Stored data entries:
══════════════════════════════

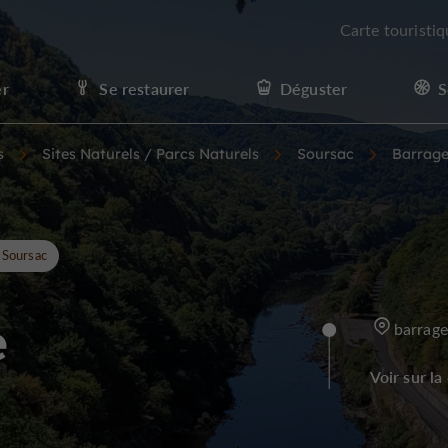
Carte touristi
er
Se restaurer
Déguster
S
s
Sites Naturels / Parcs Naturels
Soursac
Barrage 
Soursac
e
barrage
Voir sur la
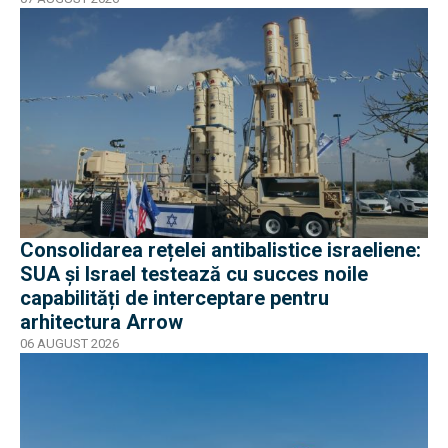
Consolidarea rețelei antibalistice israeliene:
SUA și Israel testează cu succes noile
capabilități de interceptare pentru
arhitectura Arrow
06 AUGUST 2026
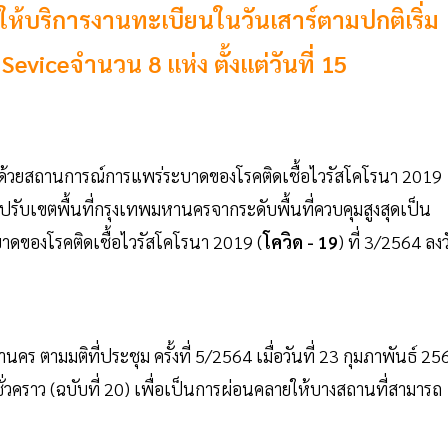
บริการงานทะเบียนในวันเสาร์ตามปกติเริ่ม
 Seviceจำนวน 8 แห่ง ตั้งแต่วันที่ 15
าด้วยสถานการณ์การแพร่ระบาดของโรคติดเชื้อไวรัสโคโรนา 2019
ปรับเขตพื้นที่กรุงเทพมหานครจากระดับพื้นที่ควบคุมสูงสุดเป็น
บาดของโรคติดเชื้อไวรัสโคโรนา 2019 (
โควิด - 19
) ที่ 3/2564 ลง
ามมติที่ประชุม ครั้งที่ 5/2564 เมื่อวันที่ 23 กุมภาพันธ์ 25
ชั่วคราว (ฉบับที่ 20) เพื่อเป็นการผ่อนคลายให้บางสถานที่สามารถ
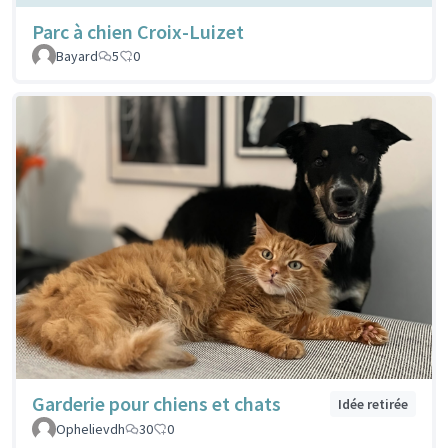
Parc à chien Croix-Luizet
Bayard
5
0
Garderie pour chiens et chats
Idée retirée
Ophelievdh
30
0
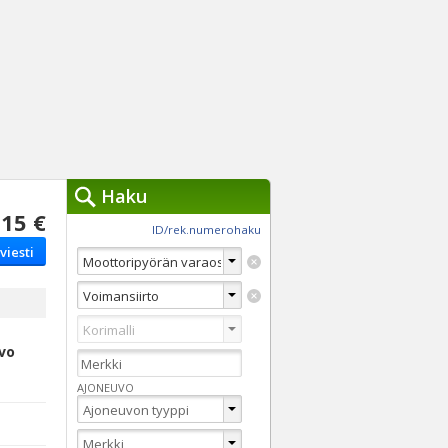
Haku
15 €
työkalut »
ID/rek.numerohaku
viesti
Käytät tällä hetkellä
jennä haut
Tarkkaa hakua
Vaihda Pikahakuun
avo
AJONEUVO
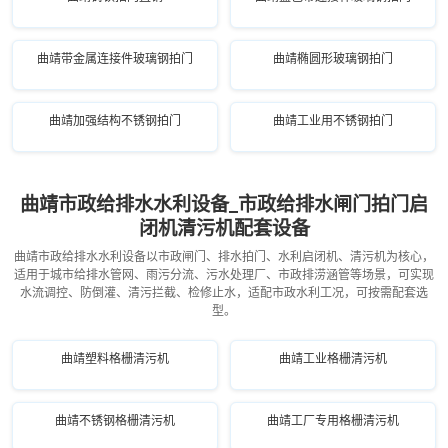
曲靖带金属连接件玻璃钢拍门
曲靖椭圆形玻璃钢拍门
曲靖加强结构不锈钢拍门
曲靖工业用不锈钢拍门
曲靖市政给排水水利设备_市政给排水闸门拍门启
闭机清污机配套设备
曲靖市政给排水水利设备以市政闸门、排水拍门、水利启闭机、清污机为核心，
适用于城市给排水管网、雨污分流、污水处理厂、市政排涝涵管等场景，可实现
水流调控、防倒灌、清污拦截、检修止水，适配市政水利工况，可按需配套选
型。
曲靖塑料格栅清污机
曲靖工业格栅清污机
曲靖不锈钢格栅清污机
曲靖工厂专用格栅清污机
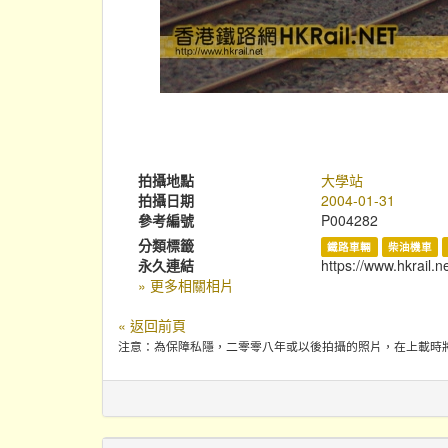
拍攝地點
大學站
拍攝日期
2004-01-31
參考編號
P004282
分類標籤
鐵路車輛
柴油機車
永久連結
https://www.hkrail.n
» 更多相關相片
« 返回前頁
注意：為保障私隱，二零零八年或以後拍攝的照片，在上載時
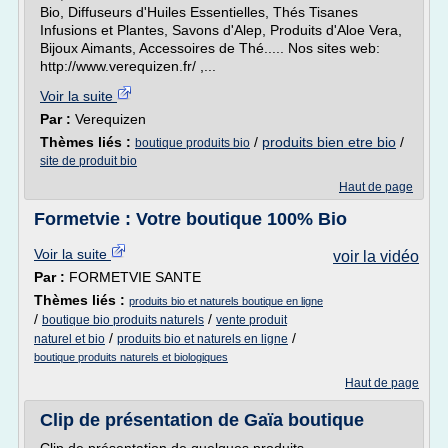
Bio, Diffuseurs d'Huiles Essentielles, Thés Tisanes
Infusions et Plantes, Savons d'Alep, Produits d'Aloe Vera,
Bijoux Aimants, Accessoires de Thé..... Nos sites web:
http://www.verequizen.fr/ ,...
Voir la suite
Par :
Verequizen
Thèmes liés :
/
produits bien etre bio
/
boutique produits bio
site de produit bio
Haut de page
Formetvie : Votre boutique 100% Bio
Voir la suite
voir la vidéo
Par :
FORMETVIE SANTE
Thèmes liés :
produits bio et naturels boutique en ligne
/
/
boutique bio produits naturels
vente produit
/
/
naturel et bio
produits bio et naturels en ligne
boutique produits naturels et biologiques
Haut de page
Clip de présentation de Gaïa boutique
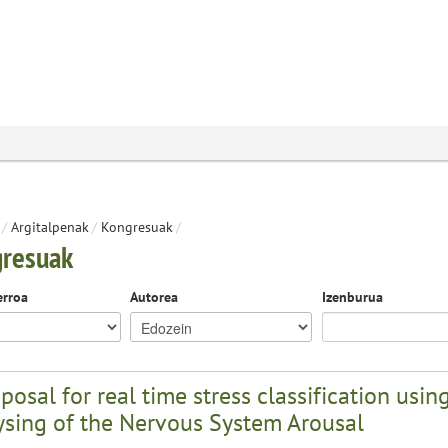
/
Argitalpenak
/
Kongresuak
/
resuak
erroa
Autorea
Izenburua
posal for real time stress classification us
ysing of the Nervous System Arousal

══════════════════════════════

| DESCRIPTION OF THE TASK |
Would you write out the data exactly, with no pictures in the copy?

| WRITTEN SOLUTION |
Carte touristi
er
Se restaurer
Déguster
S
s
Sites Naturels / Parcs Naturels
Soursac
Barrage 
Soursac
e
barrage
Voir sur la
Consolidarea rețelei antibalistice israeliene:
SUA și Israel testează cu succes noile
capabilități de interceptare pentru
arhitectura Arrow
06 AUGUST 2026
บริการงานทะเบียนในวันเสาร์ตามปกติเริ่ม
 Seviceจำนวน 8 แห่ง ตั้งแต่วันที่ 15
าด้วยสถานการณ์การแพร่ระบาดของโรคติดเชื้อไวรัสโคโรนา 2019
ปรับเขตพื้นที่กรุงเทพมหานครจากระดับพื้นที่ควบคุมสูงสุดเป็น
บาดของโรคติดเชื้อไวรัสโคโรนา 2019 (
โควิด - 19
) ที่ 3/2564 ลง
ามมติที่ประชุม ครั้งที่ 5/2564 เมื่อวันที่ 23 กุมภาพันธ์ 25
ชั่วคราว (ฉบับที่ 20) เพื่อเป็นการผ่อนคลายให้บางสถานที่สามารถ
Parc à chien Croix-Luizet
Bayard
5
0
Garderie pour chiens et chats
Idée retirée
Ophelievdh
30
0
Haku
15 €
työkalut »
ID/rek.numerohaku
viesti
Käytät tällä hetkellä
jennä haut
Tarkkaa hakua
Vaihda Pikahakuun
avo
AJONEUVO
曲靖带金属连接件玻璃钢拍门
曲靖椭圆形玻璃钢拍门
曲靖加强结构不锈钢拍门
曲靖工业用不锈钢拍门
曲靖市政给排水水利设备_市政给排水闸门拍门启
闭机清污机配套设备
曲靖市政给排水水利设备以市政闸门、排水拍门、水利启闭机、清污机为核心，
适用于城市给排水管网、雨污分流、污水处理厂、市政排涝涵管等场景，可实现
水流调控、防倒灌、清污拦截、检修止水，适配市政水利工况，可按需配套选
型。
曲靖塑料格栅清污机
曲靖工业格栅清污机
曲靖不锈钢格栅清污机
曲靖工厂专用格栅清污机
拍攝地點
大學站
拍攝日期
2004-01-31
參考編號
P004282
分類標籤
鐵路車輛
柴油機車
永久連結
https://www.hkrail.n
» 更多相關相片
« 返回前頁
注意：為保障私隱，二零零八年或以後拍攝的照片，在上載時
Bio, Diffuseurs d'Huiles Essentielles, Thés Tisanes
Infusions et Plantes, Savons d'Alep, Produits d'Aloe Vera,
Bijoux Aimants, Accessoires de Thé..... Nos sites web:
http://www.verequizen.fr/ ,...
Voir la suite
Par :
Verequizen
Thèmes liés :
/
produits bien etre bio
/
boutique produits bio
site de produit bio
Haut de page
Formetvie : Votre boutique 100% Bio
Voir la suite
voir la vidéo
Par :
FORMETVIE SANTE
Thèmes liés :
produits bio et naturels boutique en ligne
/
/
boutique bio produits naturels
vente produit
/
/
naturel et bio
produits bio et naturels en ligne
boutique produits naturels et biologiques
Haut de page
Clip de présentation de Gaïa boutique
/
Argitalpenak
/
Kongresuak
/
resuak
erroa
Autorea
Izenburua
posal for real time stress classification us
ysing of the Nervous System Arousal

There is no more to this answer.